彼が言いたかったのは、「私の人生にとって一番大切なことはご縁とご恩です」だった。「私が一個人一ミュージシャンとしてジャニーさんへのご恩を忘れないことや、それからジャニーさんのプロデューサーとしての才能を認めることと、社会的・倫理的な意味での性加害を容認することとは全くの別問題だと考えております」というのは、「ジャニーさんは素晴らしい。だけど性加害がOKとは言ってないからね」ということだろうか。結局のところ、ジャニーさん絶賛報告で、「このような私の姿勢を忖度、あるいは長いものに巻かれているとそのように解釈されるのであれば、それでも構いません。きっとそういう方々には私の音楽は不要でしょう」という最後の言葉は、開き直りというか脅しというか、ちょっと怖かった。
■心から理解しているか? 重なったかつての発言
世の中にはメジャーでなく、マイナーな人がいる。そういう事実が腹落ちしていないのではないだろうか。何かを発信すれば聞いてもらえる、そういう人ばかりではない。そうでないところから、やっとの思いで声をあげる人がいるということを頭では認識しても、心から理解できない。だから「被害」を語る人のことよりも、ジャニーさんとジャニーズ事務所が大切だと思える。そんなふうに感じた。というのも、かつての山下さんの発言と重なったからだ。ここから、その話を書く。

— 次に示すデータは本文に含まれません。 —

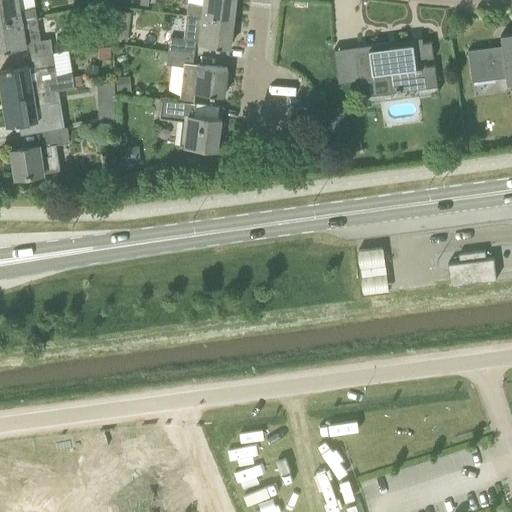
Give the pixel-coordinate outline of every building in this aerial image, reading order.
[(21,10),(18,0),(0,0),(0,23),(38,17),(36,7),(21,10)] [(188,15),(233,20),(235,0),(205,0),(205,5),(189,3),(188,15)] [(230,48),(233,20),(188,15),(186,38),(197,39),(197,40),(201,41),(201,44),(217,46),(216,48),(221,49),(221,47),(230,48)] [(42,40),(38,17),(0,23),(0,51),(5,50),(5,52),(10,52),(9,50),(27,47),(27,46),(30,45),(32,55),(54,52),(52,38),(42,40)] [(114,27),(113,39),(128,40),(129,29),(114,27)] [(496,46),(468,50),(473,81),(507,77),(508,85),(511,84),(511,33),(501,35),(503,50),(496,51),(496,46)] [(171,36),(169,50),(195,53),(197,40),(197,39),(186,38),(171,36)] [(392,93),(397,92),(401,92),(401,91),(438,86),(435,64),(427,66),(426,59),(435,58),(432,41),(414,44),(413,39),(396,41),(397,46),(355,51),(359,81),(374,79),(374,78),(389,76),(392,93)] [(34,66),(13,69),(12,67),(8,68),(8,70),(0,71),(0,75),(4,99),(58,90),(76,87),(75,85),(74,76),(74,72),(69,49),(54,52),(32,55),(34,66)] [(181,101),(194,102),(196,92),(211,94),(211,96),(215,97),(215,95),(225,96),(228,68),(198,63),(193,63),(195,53),(169,50),(168,61),(168,64),(185,66),(181,101)] [(81,75),(74,76),(75,85),(83,84),(81,75)] [(17,126),(20,126),(21,134),(42,131),(63,128),(59,102),(58,90),(4,99),(8,126),(17,125),(17,126)] [(196,103),(194,102),(181,101),(162,98),(160,118),(182,121),(179,145),(185,145),(185,147),(218,151),(222,118),(195,115),(196,103)] [(116,109),(99,110),(99,124),(117,122),(116,109)] [(46,145),(12,150),(16,178),(44,173),(61,170),(57,144),(70,142),(68,127),(66,127),(63,128),(44,131),(46,145)] [(187,161),(197,163),(198,153),(188,151),(187,161)] [(361,288),(388,284),(382,243),(355,247),(361,288)] [(496,270),(494,257),(487,258),(486,250),(459,254),(460,262),(448,263),(450,277),(451,284),(497,279),(496,270)]
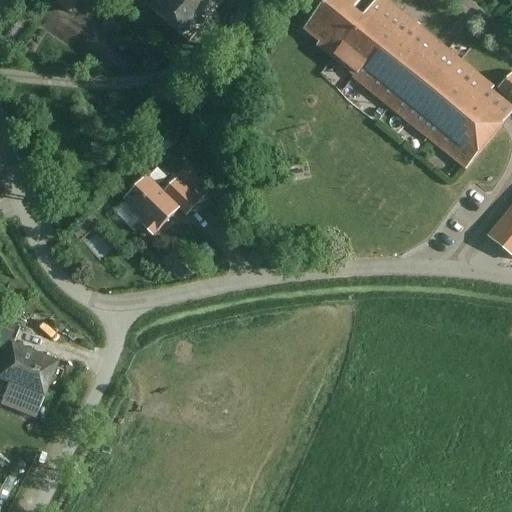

2019年、竹内まりやさんは前年のデビュー40周年を受けた記念アルバムなどの宣伝のため、あちこちのメディアに登場、その集大成のような番組「竹内まりや Music&Life~40年をめぐる旅」がNHKで放送された。私には彼女の歌をカラオケで何度も歌った「ご縁とご恩」があったから、じっくり見た。番組の目玉は夫である山下さんの出演だった。歌ではなく、語り。「竹内まりやさんの曲が今も輝き続けるのはなぜか、この人が語ってくれました」と紹介された。
「竹内まりやが40年間続けてきた音楽スタイルは、どなたにでも受け入れていただける、いわゆるミドルオブザロード・ミュージックです」。そう始まった。ミドルオブザロード・ミュージックだがトレンドには媚びず、追随せず、その先の普遍性を模索してきた、と言い、最後に、全作品に通底しているのは「人間存在に対する強い肯定感」で、これが浮き沈みの激しい音楽業界で長く受け入れられてきた要素だと締めた。